• Provided text:
The pain of “I’ll wrap up here”

“Well, that’s my time gone, so I’ll wrap up here.”

final words in every other presentation, also quoted in TED Talks by Chris Anderson

Ever heard of the 80/20 rule? 20% of effort gives you 80% of the results – the remaining 80% of effort just 20% of the results?

Presentations are no exception. If the end sucks, so does the whole thing. I’m not pulling your leg here. An experiment by a guy who won the Nobel Prize tells us more.

Endings: Cold Water and Musicals

Daniel Kahneman (2002 Nobel Prize for his works in behavioral economics) ran an experiment with buckets of cold water (and some people, of course). The subjects were asked to hold their hand in a bucket of uncomfortably cold water for sixty seconds. Then they took their hand out and were offered a hot towel. After some break, they were asked to hold their hand in water of the same temperature again. After sixty seconds, the temperature of the water in the bucket was raised by 1 degree Celsius, making the experience slightly less uncomfortable. The subjects had to keep their hand there for another thirty seconds. Then again, they took their hand out and were offered a hot towel.

In the third round, they could choose, whether they wanted to repeat the experience from the first round (60 seconds in cold water) or the second (60 seconds in cold water and then 30 seconds in slightly less cold water).

The result? Most students chose the second option – the one that differed only by extra 30 seconds in cold water in the end! Why? Because the ending was better!

You can read Kahneman’s Thinking Fast and Slow for more details on the study – or try it at home!

Apparently, the insights that endings matter is not completely unknown to the world. Can you think of any good movies you’ve seen recently? How were the endings? Here’s an observation about musicals from Derren Brown’s book Happy:

“When writing a stage show, one normally concentrates disproportionately on the finale, as while the ongoing emotions of each scene cater to the experiencing self, it is the finale that is most pertinent to the remembering self’s story of how much fun it had and how satisfying the whole experience has been. Hence the tendency of many modern commercial musicals to employ the tactic of the ‘mega-mix’ at the curtain call (…)”

Figure understanding tasks:
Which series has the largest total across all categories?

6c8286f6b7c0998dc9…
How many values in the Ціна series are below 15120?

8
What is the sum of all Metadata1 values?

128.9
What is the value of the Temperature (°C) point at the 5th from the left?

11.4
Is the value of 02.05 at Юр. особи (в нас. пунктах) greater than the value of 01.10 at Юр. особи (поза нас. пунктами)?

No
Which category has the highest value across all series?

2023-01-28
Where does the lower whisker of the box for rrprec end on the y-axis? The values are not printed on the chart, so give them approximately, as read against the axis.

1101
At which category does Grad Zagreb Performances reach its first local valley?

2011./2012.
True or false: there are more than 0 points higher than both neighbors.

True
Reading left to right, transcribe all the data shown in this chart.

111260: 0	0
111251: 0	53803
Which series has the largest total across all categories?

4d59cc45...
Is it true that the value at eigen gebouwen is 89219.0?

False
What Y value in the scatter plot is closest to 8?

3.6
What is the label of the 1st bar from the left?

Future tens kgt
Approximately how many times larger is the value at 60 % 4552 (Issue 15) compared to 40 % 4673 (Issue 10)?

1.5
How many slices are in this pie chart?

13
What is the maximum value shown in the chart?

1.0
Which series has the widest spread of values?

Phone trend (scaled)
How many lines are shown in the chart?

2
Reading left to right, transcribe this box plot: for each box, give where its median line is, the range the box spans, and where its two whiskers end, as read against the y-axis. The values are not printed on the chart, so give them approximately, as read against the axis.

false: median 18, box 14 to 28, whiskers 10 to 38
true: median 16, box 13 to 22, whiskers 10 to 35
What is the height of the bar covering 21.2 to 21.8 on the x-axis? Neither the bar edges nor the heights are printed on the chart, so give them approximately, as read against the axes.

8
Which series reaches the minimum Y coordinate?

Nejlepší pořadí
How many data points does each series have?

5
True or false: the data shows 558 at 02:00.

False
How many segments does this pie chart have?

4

• Description of the task:
Decide whether each statement agrees with the text on presentation endings. Answer yes or no for each, and quote the words of the text that decide it.
1. In the second round of Kahneman's experiment, the water was warmed by 1 degree Celsius after sixty seconds.
2. Most subjects chose to repeat the first-round experience.
3. The observation about musicals comes from Kahneman's Thinking Fast and Slow.

• Response:
1. Yes: "After sixty seconds, the temperature of the water in the bucket was raised by 1 degree Celsius"
2. No: "Most students chose the second option"
3. No: "Here’s an observation about musicals from Derren Brown’s book Happy"